• **Énoncé**
Répondez à ces questions d'après le texte sur le diagnostic urgent :
(a) Qui appelle souvent les diagnostiqueurs pour « actualiser » un diagnostic périmé de toute urgence ?
(b) Quel risque court l'opérateur quand un diagnostic hâtif aboutit à un sinistre ?
(c) Que peut-on faire établir avant toute intervention, par précaution ?

Diagnostic urgent : sinistre sans assureur
Fin connaisseur du diagnostic immobilier, Me Damien Jost, avocat au barreau de Paris, alerte sur une situation ô combien fréquente: la mise à jour d’un DDT dans l’urgence.
Le diagnostiqueur n’en a pas toujours conscience, mais cette mise à jour n’a rien d’un acte anodin et peut entraîner de fâcheuses conséquences.
“Nombreux sont les diagnostiqueurs recevant un appel téléphonique d’une agence ou d’un notaire pour « actualiser » de toute urgence (à la veille de la signature d’un acte de vente) un diagnostic périmé, comme s’il s’agissait de renouveler une formalité sans réelle importance (tel un contrôle technique pour l’automobile). Situation anodine en apparence, qui recèle pourtant quelques dangers de taille.
En pratique, l’urgence constitue l’un des ingrédients « de base » du sinistre. Émanant généralement d’un client habituel, la commande urgente place l’opérateur face à un cruel dilemme : refuser (et risquer ainsi de compromettre sa relation) ou accepter, au risque de devoir œuvrer sans disposer du temps et des moyens normalement nécessaires au bon déroulement de sa mission.
Avant d’envisager quelques précautions susceptibles de protéger l’opérateur, quelques rappels s’imposent. L’agence ou le notaire prétextant l’urgence pour exiger un travail immédiat de l’opérateur savent qu’ils compromettent ainsi le bon déroulement du diagnostic. Cependant, cette conscience du danger ne les empêche pas toujours de solliciter l’opérateur.
En effet, parce que l’opérateur est un professionnel assuré, dont la responsabilité est largement commentée, certains clients se croient eux-mêmes « immunisés ». Mauvais calcul : obligeant parfois l’opérateur à malmener les règles de l’art, le diagnostic hâtif, quand il aboutit à un sinistre, expose l’opérateur à perdre son assurance, à court ou moyen terme, ce qui impactera les autres professionnels.
De plus, la découverte d’un vice caché (amiante, etc.) après la vente peut aussi impliquer agence et notaire, notamment lorsque ceux-ci n’ont pas suffisamment exploité les informations recueillies par chacun d’eux (par exemple celles provenant du titre de propriété, comme l’illustre une récente décision[1]).
Aussi, face à une commande « urgente », la prudence consisterait, d’abord, à rappeler au donneur d’ordre qu’en cas de litige consécutif à la découverte d’un vice caché, chacun risque d’être impacté, y compris le donneur d’ordre. Une autre précaution pourrait consister à faire établir, avant toute intervention, un ordre de mission/questionnaire invitant le client à préciser (idéalement par retour de courriel) si l’immeuble a connu une évolution depuis le rapport initial (travaux effectués, sinistre, découverte d’un vice caché, etc.). Si le donneur d’ordre persiste dans sa demande, il ne restera plus qu’à trouver le temps de vérifier si la situation de l’immeuble a évolué depuis le diagnostic initial, avant d’établir le rapport actualisé.

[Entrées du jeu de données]
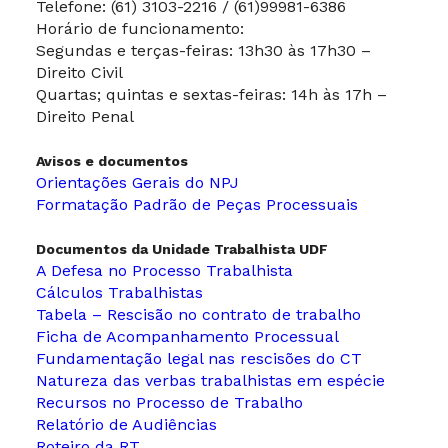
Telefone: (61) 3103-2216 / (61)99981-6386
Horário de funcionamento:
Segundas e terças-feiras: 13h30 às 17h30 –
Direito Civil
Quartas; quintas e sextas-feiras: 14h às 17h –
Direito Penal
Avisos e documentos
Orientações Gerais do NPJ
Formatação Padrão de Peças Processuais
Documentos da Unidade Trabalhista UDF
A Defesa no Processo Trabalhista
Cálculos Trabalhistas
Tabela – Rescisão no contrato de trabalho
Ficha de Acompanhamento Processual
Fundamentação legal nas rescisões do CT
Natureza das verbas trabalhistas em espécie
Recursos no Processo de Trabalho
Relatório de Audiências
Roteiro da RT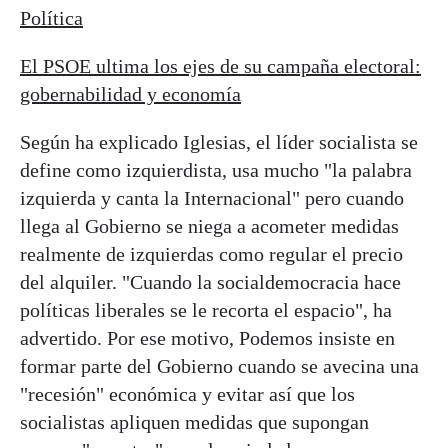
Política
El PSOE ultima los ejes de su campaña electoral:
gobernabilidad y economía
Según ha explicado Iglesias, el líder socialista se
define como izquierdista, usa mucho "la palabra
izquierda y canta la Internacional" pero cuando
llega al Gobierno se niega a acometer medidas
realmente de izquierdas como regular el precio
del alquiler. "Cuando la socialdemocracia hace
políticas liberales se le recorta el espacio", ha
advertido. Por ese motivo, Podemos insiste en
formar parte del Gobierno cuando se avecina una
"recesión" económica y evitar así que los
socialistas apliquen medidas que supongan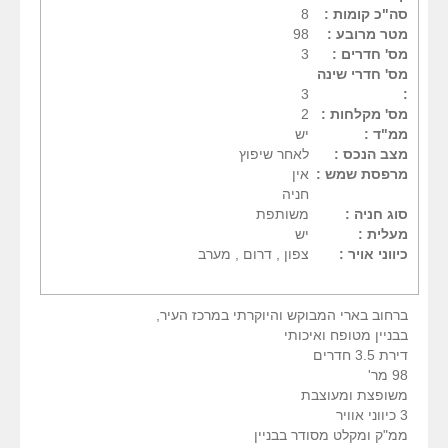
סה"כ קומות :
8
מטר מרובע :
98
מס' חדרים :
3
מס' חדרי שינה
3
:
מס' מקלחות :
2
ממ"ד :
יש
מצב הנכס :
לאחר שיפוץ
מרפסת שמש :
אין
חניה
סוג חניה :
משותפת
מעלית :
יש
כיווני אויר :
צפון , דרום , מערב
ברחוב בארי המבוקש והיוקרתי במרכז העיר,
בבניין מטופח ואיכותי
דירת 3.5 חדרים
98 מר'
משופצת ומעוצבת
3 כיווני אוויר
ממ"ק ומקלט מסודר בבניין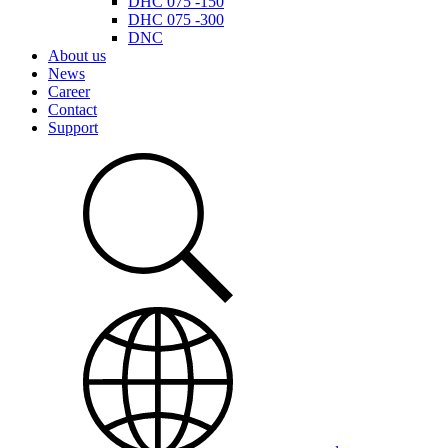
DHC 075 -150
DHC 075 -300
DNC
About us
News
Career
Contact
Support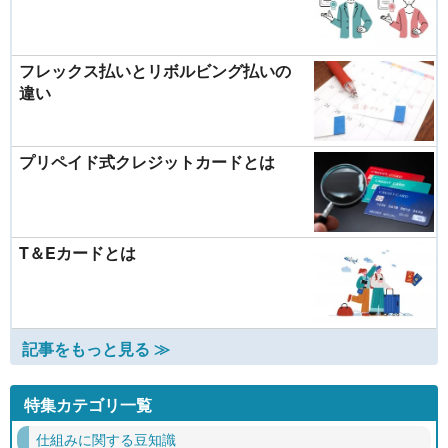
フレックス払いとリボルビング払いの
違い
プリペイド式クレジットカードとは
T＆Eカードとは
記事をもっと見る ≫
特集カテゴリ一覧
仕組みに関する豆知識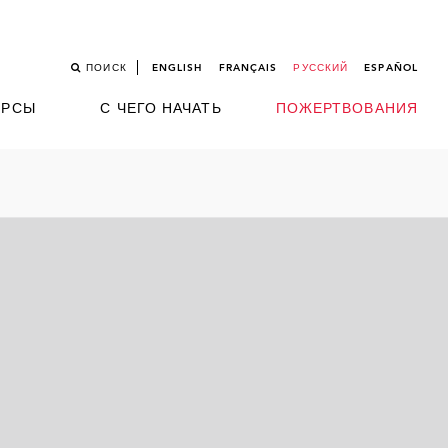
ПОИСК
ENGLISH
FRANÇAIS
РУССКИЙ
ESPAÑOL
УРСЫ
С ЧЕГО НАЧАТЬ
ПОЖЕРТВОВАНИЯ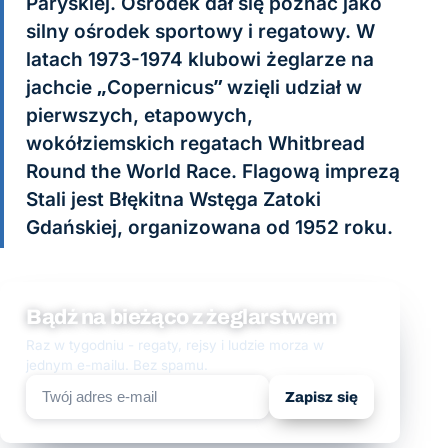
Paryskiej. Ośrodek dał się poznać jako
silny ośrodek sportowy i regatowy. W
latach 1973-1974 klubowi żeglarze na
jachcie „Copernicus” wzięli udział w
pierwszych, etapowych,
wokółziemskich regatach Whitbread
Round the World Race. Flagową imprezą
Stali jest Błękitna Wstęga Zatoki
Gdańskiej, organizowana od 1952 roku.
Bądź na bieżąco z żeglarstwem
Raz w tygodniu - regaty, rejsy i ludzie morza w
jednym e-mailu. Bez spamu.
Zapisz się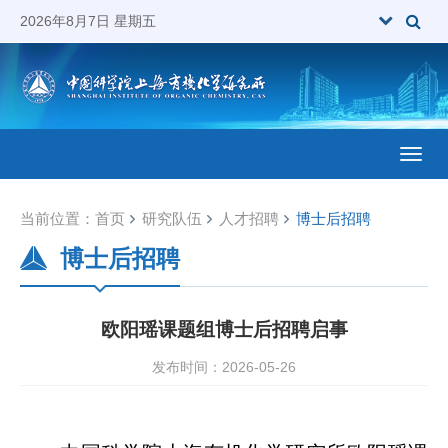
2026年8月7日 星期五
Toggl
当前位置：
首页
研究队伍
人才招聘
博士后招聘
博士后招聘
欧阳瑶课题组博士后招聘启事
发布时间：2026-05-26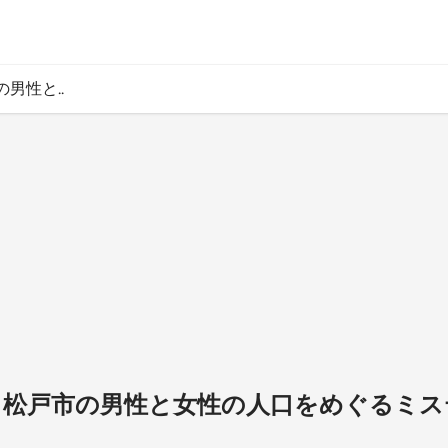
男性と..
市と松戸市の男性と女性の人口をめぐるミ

• **Corrigé**
(a) Une agence ou un notaire.
(b) Il risque de perdre son assurance, à court ou moyen terme.
(c) Un ordre de mission/questionnaire qui invite le client à préciser si l'immeuble a connu une évolution depuis le rapport initial.